Ningyo aren't quite the characters the West has come to recognise from the Hans Christian Andersen story, or from the more widely known Disney version, although there certainly are similarities. The Siren's song is here, but instead of drawing sailors to their doom, Lu's music causes a crazy infectious dancing. That dancing isn't limited to the characters in the film, either; the audience will find it damn-near impossible to get these beats out of their heads.

The dancing isn't Lu's only power, as it seems when she bites another person they transform into a Ningyo themselves! This is one of a few elements, like the light of the sun hurting or killing them, that make the Merfolk closer to the Western lore of the vampire. The turning of others into Merfolk is introduced during a truly lovely moment when Lu comes face-to-face with a bunch of stray dogs that are going to drown. As nice as this moment is, though, it's a heavy Chekhov's gun and one that kind of ruins the conclusion to one of the many story threads.

These numerous story threads are the biggest issue with the film. The story is an absolute jumbled mess, jumping from beat to beat; first the band forming, then something about a Merfolk theme park, then Merfolk joining the town, then the band fighting against a bad guy, and it's all just crazy. The pacing is all of the shop and although there are some absolutely wonderful moments, they can't redeem all the flaws. What it all boils down to is that this feels like it would have worked so much more as a season of anime than as a movie.

Being directed by Masaaki Yuasa, Lu Over the Wall has the same signature style that has been seen in his other works. There's a strange fluidity, a beautifully old-school cartoony style that is utterly charming. At times, that is.
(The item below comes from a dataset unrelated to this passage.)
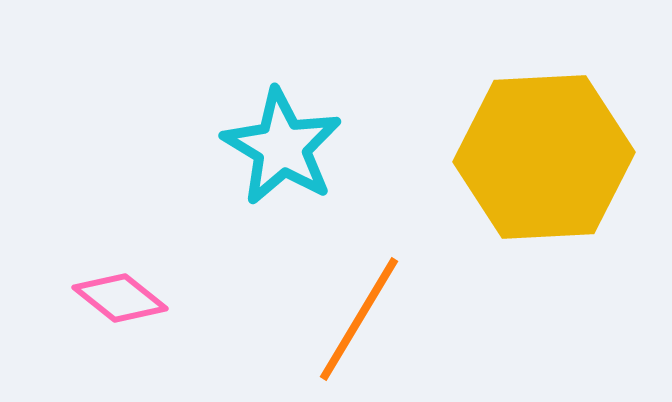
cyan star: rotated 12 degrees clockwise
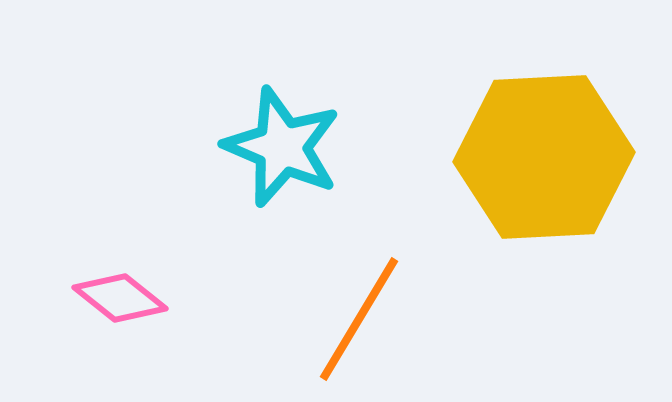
cyan star: rotated 8 degrees counterclockwise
The film production is a combination of hand-drawn cells and computer-animation that gives some gorgeous moments, especially during some of the big dance sequences. However, outside of the big numbers, the film is stuffed with moments that look particularly low quality. It feels a rushed production, abandoning the hand-drawn cels entirely, and so looking like Flash videos from a decade ago.

This release comes with an English dub and the cast features some familiar voices for the fans of Your Name, and anyone who isn't a fan of Your Name falls into one of two categories; either they haven't seen it, or they are just plain wrong. Kai is played by Michael Sinterniklaas and Yuho by Stephanie Shah, with the pair also having a hand in directing the dubbed cut of the movie. There's also a French dub here and, as a bonus, there's a 30-minute interview with Masaaki Yuasa bundled up here, too.

Rated 6 out of 10


While Lu Over the Wall is definitely one worth experiencing because it is so different to everything else out there, there are just too many issues to elevate this to something really special. The story is a train-wreck, with moments of greatness that would work much better with the help of a very heavy-handed editor who could cut the running time down to about half. Even the huge selling point of the unique art is regularly messy. All in all, a beautiful, psychedelic mess that doesn't live up to its pedigree.